What needs to be done: How many of the lines below contain "Sonora"? Answer with that number alone.

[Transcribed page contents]
================================
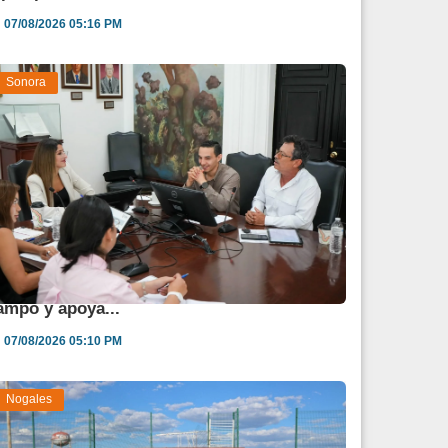
07/08/2026 05:16 PM
Sonora
estina Sonora 850 mdp para fortalecer al
ampo y apoya...
07/08/2026 05:10 PM
Nogales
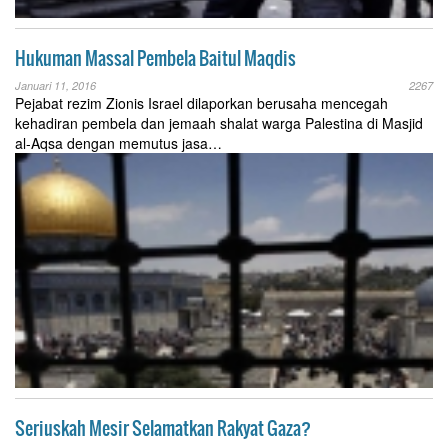
Hukuman Massal Pembela Baitul Maqdis
Januari 11, 2016
2267
Pejabat rezim Zionis Israel dilaporkan berusaha mencegah
kehadiran pembela dan jemaah shalat warga Palestina di Masjid
al-Aqsa dengan memutus jasa…
Seriuskah Mesir Selamatkan Rakyat Gaza?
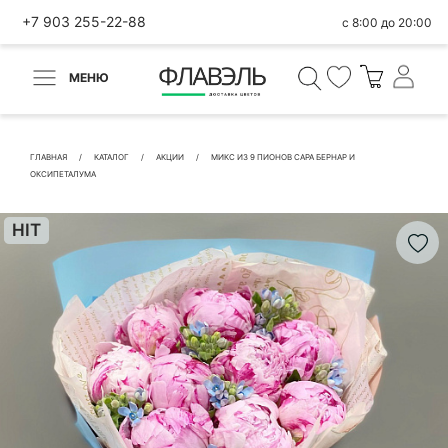
+7 903 255-22-88
с 8:00 до 20:00
МЕНЮ
ВЕРНУТЬСЯ
✕
Быстрая покупка
ГЛАВНАЯ
КАТАЛОГ
АКЦИИ
МИКС ИЗ 9 ПИОНОВ САРА БЕРНАР И
ОКСИПЕТАЛУМА
HIT
КОНТАКТНЫЕ ДАННЫЕ
БЫСТРАЯ ПОКУПКА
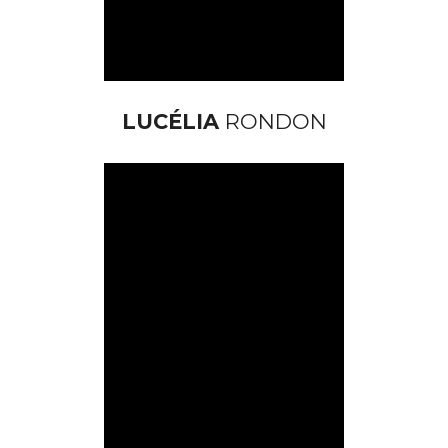
LUCÉLIA
 RONDON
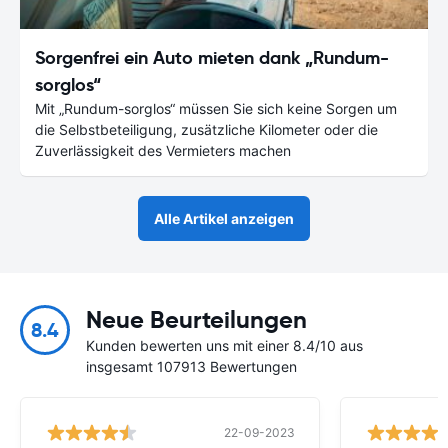
Sorgenfrei ein Auto mieten dank „Rundum-
sorglos“
Mit „Rundum-sorglos“ müssen Sie sich keine Sorgen um
die Selbstbeteiligung, zusätzliche Kilometer oder die
Zuverlässigkeit des Vermieters machen
Alle Artikel anzeigen
Neue Beurteilungen
8.4
Kunden bewerten uns mit einer 8.4/10 aus
insgesamt 107913 Bewertungen
22-09-2023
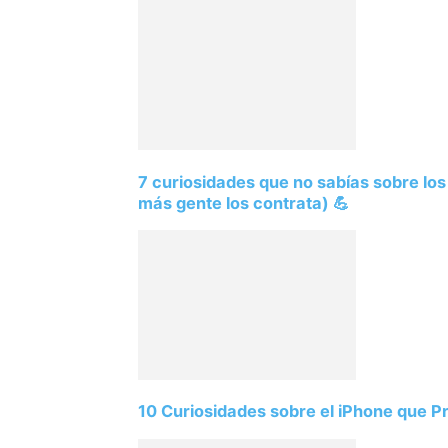
7 curiosidades que no sabías sobre lo
más gente los contrata) 💪
10 Curiosidades sobre el iPhone que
================================
Response to the task: 2